Set in London, the film opens with American best-seller author Catherine Tramell (Sharon Stone) in a speeding car with her companion, a famous English football star. Tramell takes the man's hand and begins masturbating with it, all the while increasing her vehicle's speed. At the point of orgasm, Tramell veers off the road and crashes into the West India Docks in Canary Wharf. She attempts to save her partner but, as she says in the subsequent scene, "When it came down to it, I guess my life was more important to me than his."
Tramell is interrogated by Detective Supt. Roy Washburn (David Thewlis) of Scotland Yard. He claims that D-Tubocurarine (a neuromuscular blocking agent, used to relax muscles during general anesthesia) was found in her car, and that a man named "Dickie Pap" said that he sold Tramell "15 milliliters of DTC last Thursday." Tramell counters by saying that this Dickie Pap must be lying because "you’ve got him on some other charge and he's trying to deal his way out, if he even exists."
Tramell begins therapy sessions with Dr. Michael Glass (David Morrissey), who has conducted a court-ordered psychiatric exam and given testimony in her case. Dr. Glass strongly suspects that Catherine Tramell is a superficial sociopath incapable of telling the difference between right and wrong. Tramell begins to play psychological games with Glass, who becomes increasingly frustrated with, yet intrigued by, this mysterious woman. Soon, Glass's own life begins a spiral of destruction.
One night, while having sexual intercourse with a woman, Michelle Broadwin (Flora Montgomery), Glass makes love with a violent aggression after dealings with Tramell, similar in the fashion that Michael Douglas's character Nick Curran did to police psychologist Dr. Beth Garner in the original Basic Instinct. Glass receives a phone call from his ex-wife in a state of distress. Her partner, a journalist writing a negative story about Glass, has been found dead. Glass suspects that Tramell committed the murder and is attempting to frame him for it.

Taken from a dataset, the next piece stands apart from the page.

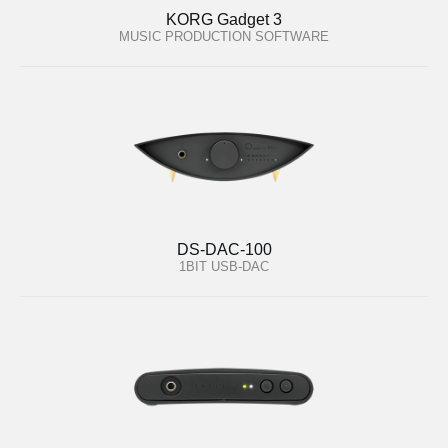
KORG Gadget 3
MUSIC PRODUCTION SOFTWARE
DS-DAC-100
1BIT USB-DAC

More murders begin to surface around Glass as his obsession with Tramell grows and his career and life are threatened until he himself can no longer tell right from wrong.
Things come to a head during a confrontation between Glass and Tramell at her apartment where after a struggle Glass attempts to kill Tramell. Tramell gives Dr. Glass a copy of the draft of her next novel titled "The Analyst". After reading it, he realizes that Catherine has novelized most of the recent events including herself and other people related to Dr. Glass, even himself, as characters. Then it turns out that the character based in herself is going to kill a therapist based on Glass's colleague, Dr. Gardosh.
Glass runs to Dr. Gardosh's apartment to warn her, finding Catherine there to his dismay. Dr. Gardosh tells him that he is not in charge with Tramell's therapy anymore and that he's going to have his professional license revoked, due to bad praxis regarding Tramell's treatment. There is a struggle between Glass and Gardosh and the latest results knocked out. Catherine threatens Glass with a gun she carries for protection, but Dr. Glass takes it away from her. When Detective Washburn arrives to the scene, Glass kills him because Catherine told him he had killed the girlfriend of one of Glass's patients who was a drug dealer just to "nail him", situation that carried a lot of trouble for Glass in the past.
In the final scene, Tramell pays a visit to Glass at a local mental hospital where he, silent and institutionalized, learns from her that the subject of her latest best-selling novel was, as with Curran back in San Francisco, a man very much like him. Tramell psychologically manipulated Glass into committing all those murders for her own self-amusement. Tramell leaves with a very wicked smirk on her face while Glass continues to sit silently in his wheelchair with unmistakable frustration and rage.